I sometimes feel entitled to my own emotions — anger, sadness, frustration. There are some days when I don’t want to take the higher road and just let something go like it was nothing, days when the “Jesus answer” simply isn’t enough. Times when I want to actually express how I feel, when it gets too much for me and I feel like I can’t just let God take it away.
But other people have to suffer for that, and in that way, I feel cursed.
I was raised in a family where apologies weren’t enough. It wasn’t enough to give one, and it wasn’t enough to receive one. I don’t think I’ve ever heard any of my family members, including myself, apologize to each other for something deeply hurtful, like yelling or threatening or striking each other. We’ve always chosen the low road, letting things smooth over in a way that doesn’t allow us to forget how we’ve wronged each other, only push it to the back of our minds so that some day they can boil over again.
I’ve never really learned to apologize. I do my best to, but even then, I’m not very good at it, whatever that means. Then again, only once in my life have I received an apology for something deeply hurtful where the person understood why I was hurt, and that took almost two years to get around to. And I almost leapt up for a victory lap on that one.
But it’s not a victory. Everytime we apologize or receive an apology, everytime we admit that we were wrong, it’s like straightening out a painting on a wall. Something went wrong, and you can only do your best to put it as close to what it was before as possible. But sometimes, while straightening out that painting, you realize that the spot on the wall where the painting is at isn’t even the right one for it.

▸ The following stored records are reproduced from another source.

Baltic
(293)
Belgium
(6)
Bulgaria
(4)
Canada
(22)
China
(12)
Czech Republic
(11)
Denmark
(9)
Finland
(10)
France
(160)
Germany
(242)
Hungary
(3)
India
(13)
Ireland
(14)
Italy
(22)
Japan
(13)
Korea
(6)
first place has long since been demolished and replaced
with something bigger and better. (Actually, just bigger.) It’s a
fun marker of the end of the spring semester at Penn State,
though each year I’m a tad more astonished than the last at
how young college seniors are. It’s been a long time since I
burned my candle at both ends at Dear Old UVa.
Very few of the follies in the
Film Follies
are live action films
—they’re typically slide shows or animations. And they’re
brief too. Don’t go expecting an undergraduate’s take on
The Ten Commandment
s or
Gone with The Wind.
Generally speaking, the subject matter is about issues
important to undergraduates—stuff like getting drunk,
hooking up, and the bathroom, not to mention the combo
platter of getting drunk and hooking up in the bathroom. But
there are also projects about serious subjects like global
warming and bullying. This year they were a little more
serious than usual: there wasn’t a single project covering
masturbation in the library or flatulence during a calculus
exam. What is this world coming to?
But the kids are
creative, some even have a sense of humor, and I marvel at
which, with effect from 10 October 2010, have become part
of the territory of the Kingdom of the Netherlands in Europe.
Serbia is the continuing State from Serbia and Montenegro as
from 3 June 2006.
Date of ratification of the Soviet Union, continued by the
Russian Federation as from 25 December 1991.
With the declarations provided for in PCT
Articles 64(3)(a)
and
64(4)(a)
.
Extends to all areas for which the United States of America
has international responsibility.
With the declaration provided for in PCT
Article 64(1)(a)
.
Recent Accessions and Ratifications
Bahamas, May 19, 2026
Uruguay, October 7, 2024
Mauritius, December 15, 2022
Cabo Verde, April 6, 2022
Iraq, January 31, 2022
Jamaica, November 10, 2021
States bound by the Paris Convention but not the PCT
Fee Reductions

Turn it inwards, I used to think. I thought that if I forced those negative feelings onto myself, it’d be like paying back the way that I’d hurt a friend. But it’s too easy to become angry with myself, to envelope myself in hatred and bring myself down as far as possible. And nobody wins that way. Nobody. Only more hurt can result from it, and in that way, I’ve been wrong for a solid portion of my life.
But sometimes explaining why things are the way they are isn’t enough. Sometimes you have to create a reason why things don’t have to be the way they are to make things right.
My reason?
“Men dream, aspire, and through indomitable force of will achieve the impossible.”
Because I love my friends, and more than that, I love people; part of that is learning how to forgive and be forgiven.
And maybe I still don’t know how to bring out of my mouth what I feel in my heart, but I do mean it. And I am sorry.